Michael Barber

No. 86, 84
- Position: Wide receiver

Personal information
- Born: June 19, 1967 (age 59) Winfield, West Virginia, U.S.
- Listed height: 5 ft 10 in (1.78 m)
- Listed weight: 172 lb (78 kg)

Career information
- High school: Winfield
- College: Marshall
- NFL draft: 1989: 4th round, 112th overall pick

Career history
- San Francisco 49ers (1989); Phoenix Cardinals (1989); Cincinnati Bengals (1990–1992); Tampa Bay Buccaneers (1992);

Awards and highlights
- Super Bowl champion (XXIV); First-team All-American (1975);

Career NFL statistics
- Receptions: 38
- Receiving yards: 483
- Touchdowns: 2
- Stats at Pro Football Reference
- College Football Hall of Fame

= Michael Barber (wide receiver) =

American football player (born 1967)

Michael Dale Barber, Jr. (born June 19, 1967) is an American former professional football player who was a wide receiver in the National Football League (NFL). He played college football at Marshall University. He was inducted into the College Football Hall of Fame in 2005. Selected in the fourth round (pick 112) of the 1989 NFL draft by the San Francisco 49ers, he played four seasons in the NFL. He was inducted into the West Virginia Sports Hall of Fame in 2020.

==Early life==
A multi-sport athlete at Winfield High School in West Virginia, Barber played football, basketball, and track. Barber was a quarterback, free safety, kicker, punter, and kick returner. He earned 1st Team All-State honors as a defensive back in both his junior and senior seasons. He accepted a scholarship to play football at Marshall University as a wide receiver.

== College career ==

Barber holds two Marshall University all-time records: career receiving yards (4,262) and games with 100 or more receiving yards (21). He ranks second in single-season receiving yards (1,757) and single-season receptions (106).

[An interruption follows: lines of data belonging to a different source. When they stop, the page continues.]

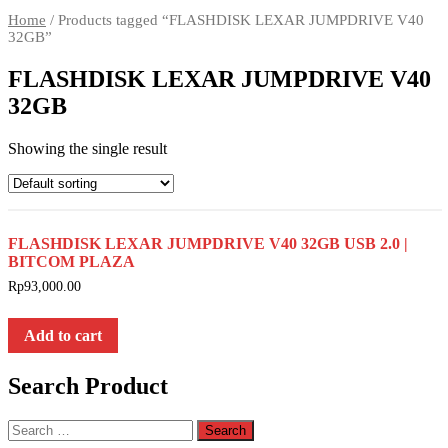
Home
/ Products tagged “FLASHDISK LEXAR JUMPDRIVE V40
32GB”
FLASHDISK LEXAR JUMPDRIVE V40
32GB
Showing the single result
FLASHDISK LEXAR JUMPDRIVE V40 32GB USB 2.0 |
BITCOM PLAZA
Rp
93,000.00
Add to cart
Search Product
Search
for: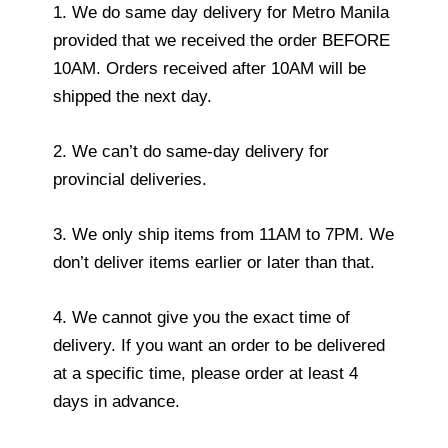
1. We do same day delivery for Metro Manila
provided that we received the order BEFORE
10AM. Orders received after 10AM will be
shipped the next day.
2. We can’t do same-day delivery for
provincial deliveries.
3. We only ship items from 11AM to 7PM. We
don’t deliver items earlier or later than that.
4. We cannot give you the exact time of
delivery. If you want an order to be delivered
at a specific time, please order at least 4
days in advance.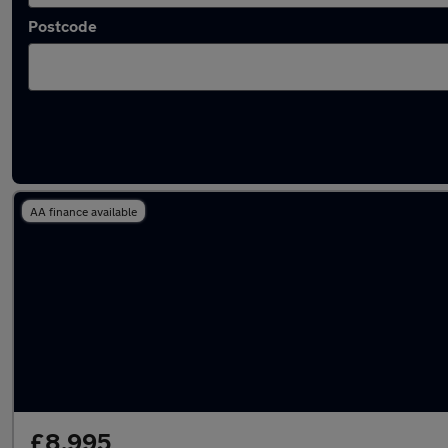
Postcode
Latest used Mercedes in St Neots
AA finance available
£8,995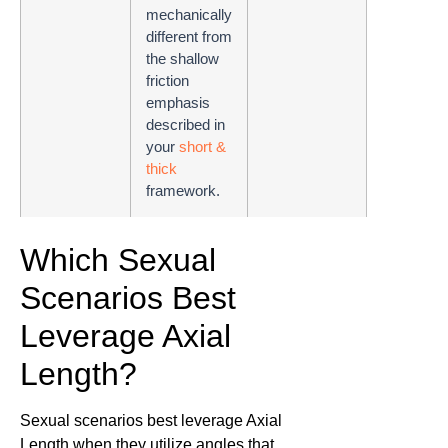
mechanically
different from
the shallow
friction
emphasis
described in
your
short &
thick
framework.
Which Sexual
Scenarios Best
Leverage Axial
Length?
Sexual scenarios best leverage Axial
Length when they utilize angles that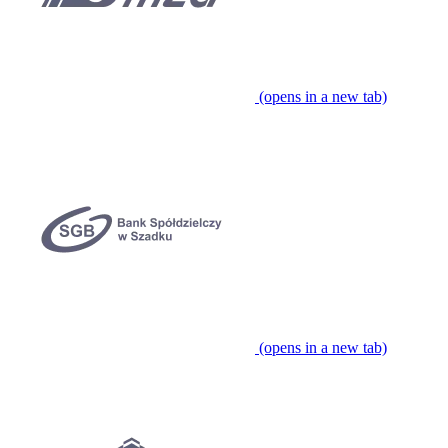
(opens in a new tab)
(opens in a new tab)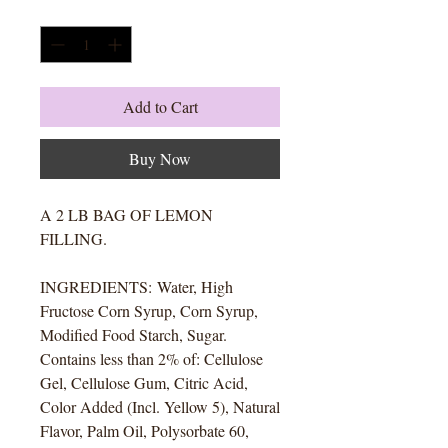
Quantity
*
Add to Cart
Buy Now
A 2 LB BAG OF LEMON
FILLING.
INGREDIENTS: Water, High
Fructose Corn Syrup, Corn Syrup,
Modified Food Starch, Sugar.
Contains less than 2% of: Cellulose
Gel, Cellulose Gum, Citric Acid,
Color Added (Incl. Yellow 5), Natural
Flavor, Palm Oil, Polysorbate 60,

Barber was the 1988 I-AA National Player of the Year, selected by the American Football Coaches Association.

Barber was inducted into the College Football Hall of Fame in 2005. He was named Marshall's Athlete of the Decade (1980s) by the Herald Dispatch and was inducted into Marshall's Hall of Fame in 1994. He averaged 17.1 yards per catch over his career. In 1987, he was the NCAA statistical leader with 106 receptions, 1,757 yards, and 11 touchdowns. In both 1987 and 1988, he was a consensus I-AA 1st Team All-American. He caught at least three passes in 39 consecutive games. He threw four touchdown passes at MU on backward lateral plays.

== Professional career ==

Barber was selected by the San Francisco 49ers in the fourth round of the 1989 NFL draft with the 112th overall pick. This was Marshall's highest-round draft pick until Randy Moss was taken in the first round in 1998. He was one of only five rookies to make the roster and backed up all-pro receivers Jerry Rice and John Taylor.

Prior to the 1990 season, Barber signed with the Cincinnati Bengals, where he worked as the 3rd receiver, often working out of the slot position. He started two games at wide receiver, backup punt returner, and special teams.

Barber began the 1992 season on injured reserve with a separated shoulder and was released mid-season by the Bengals. Two days later he was signed by the Tampa Bay Buccaneers, where he played in one game, catching one pass for 37 yards and injuring his shoulder again.

Barber retired from football prior to the 1993 season.

Pre-draft measurables
| Height | Weight | 40-yard dash | 10-yard split | 20-yard split | 20-yard shuttle | Vertical jump |
| 5 ft 10+1⁄2 in (1.79 m) | 165 lb (75 kg) | 4.55 s | 1.56 s | 2.67 s | 4.03 s | 35.5 in (0.90 m) |
All values from NFL Combine

==Personal life==
Barber resides in Hurricane, West Virginia, with his wife Amy. They have four children, Brett, Abby, Chloe, and Audrey. He is a Regional Manager for Brechbuhler Scales, Inc. Barber and his wife are assistant coaches for the Hurricane High School girls' soccer team, the West Virginia AAA 2018 state champions.